2024年3月に発表された資金調達を金額ベースでランキング形式にまとめた。
運用を終えた人工衛星などから生まれる宇宙ごみ(スペースデブリ)の除去などを指す「軌道上サービス」実現を目指すアストロスケールホールディングスが総額70億円のデットファイナンス(用語解説)でトップだった。自動運転システム用オープンソースソフトウェア「Autoware」を運営する名古屋大学発スタートアップであるティアフォーは、65億円を調達し2位に続いた。
ランキングは以下の通り。
(登記簿から確認された調達、もしくは発表日をベースに集計している)
1位は持続可能な宇宙環境を目指した軌道上サービス実現を目指すアストロスケールホールディングスで、総額70億円のデットファイナンス(用語解説)を実施した。
アストロスケールホールディングスは、実証衛星・「ADRAS-J(アドラスジェイ)」の打ち上げに成功し、デブリへの接近を試みている。
「ADRAS-J」は、宇宙航空研究開発機構(JAXA)が民間企業と協力して技術実証に取り組むプロジェクト・「CRD2」の一環として開発が続けられていた。打ち上げ後は大型のデブリに接近し、長期間放置されたデブリの損傷具合や劣化状況などを確認する。アストロスケールホールディングスによると、世界初の試みだという。
2位はオープンソースの自動運転ソフトウェアを先導するティアフォーで、65億円を調達した。いすゞと、路線バス領域における自動運転システムの開発を目的とした資本業務提携を締結し、60億円を調達した。
この提携を基に強固なパートナーシップを構築し、自動運転レベル4による、移動サービスの社会実現を目指して路線バス向けの自動運転システムの開発・確率を加速させるという。また、ティアフォーは同月に三菱商事からも出資を受けている。この調達により、自動運転システムの社会実装を加速させるという。
ティアフォーは、「自動運転の民主化」をビジョンとし、ディープテック企業として自動運転システムの社会実装を目指している。
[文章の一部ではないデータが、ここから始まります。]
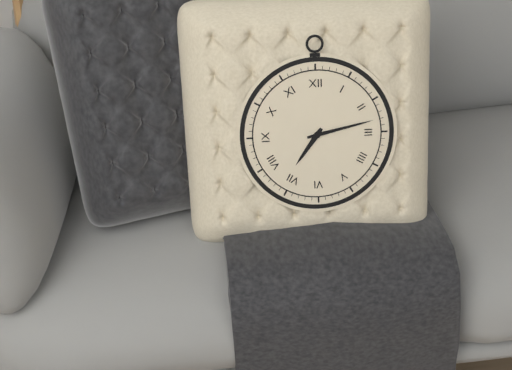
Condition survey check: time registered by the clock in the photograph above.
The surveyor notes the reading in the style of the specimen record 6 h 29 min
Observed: 7 h 13 min
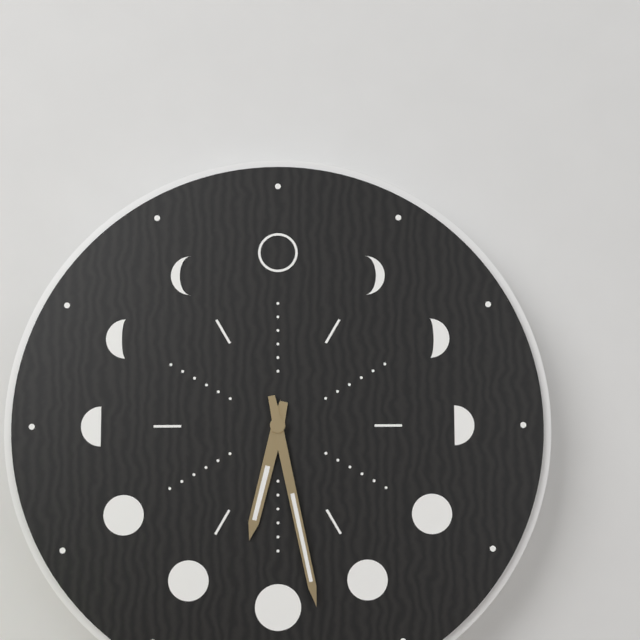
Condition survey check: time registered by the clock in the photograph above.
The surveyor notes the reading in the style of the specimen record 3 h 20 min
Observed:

3位は電力市場の長期安定を目指すエナジーグリッドで、36億円を調達した。
調達方法は、三菱UFJ銀行をアレンジャーとしたシンジゲートローンだった。今回の調達によって業容拡大を目指して、資金効率によって実行できなかった取引へのチャレンジや、増加する国内外からの取引ニーズに対して仕入れ・営業の両面からの対応を強化していくという。
4位は低炭素プリント基盤の開発・製造をするエレファンテックで、30億円を野村證券が開始した、特定投資家向け銘柄制度を活用して調達した。
環境にやさしい金属インクジェット印刷による電子回路基盤の量産化を実現しているエレファンテック。この調達を通して独自製法を業界標準にすべく、技術開発・提供を進めるという。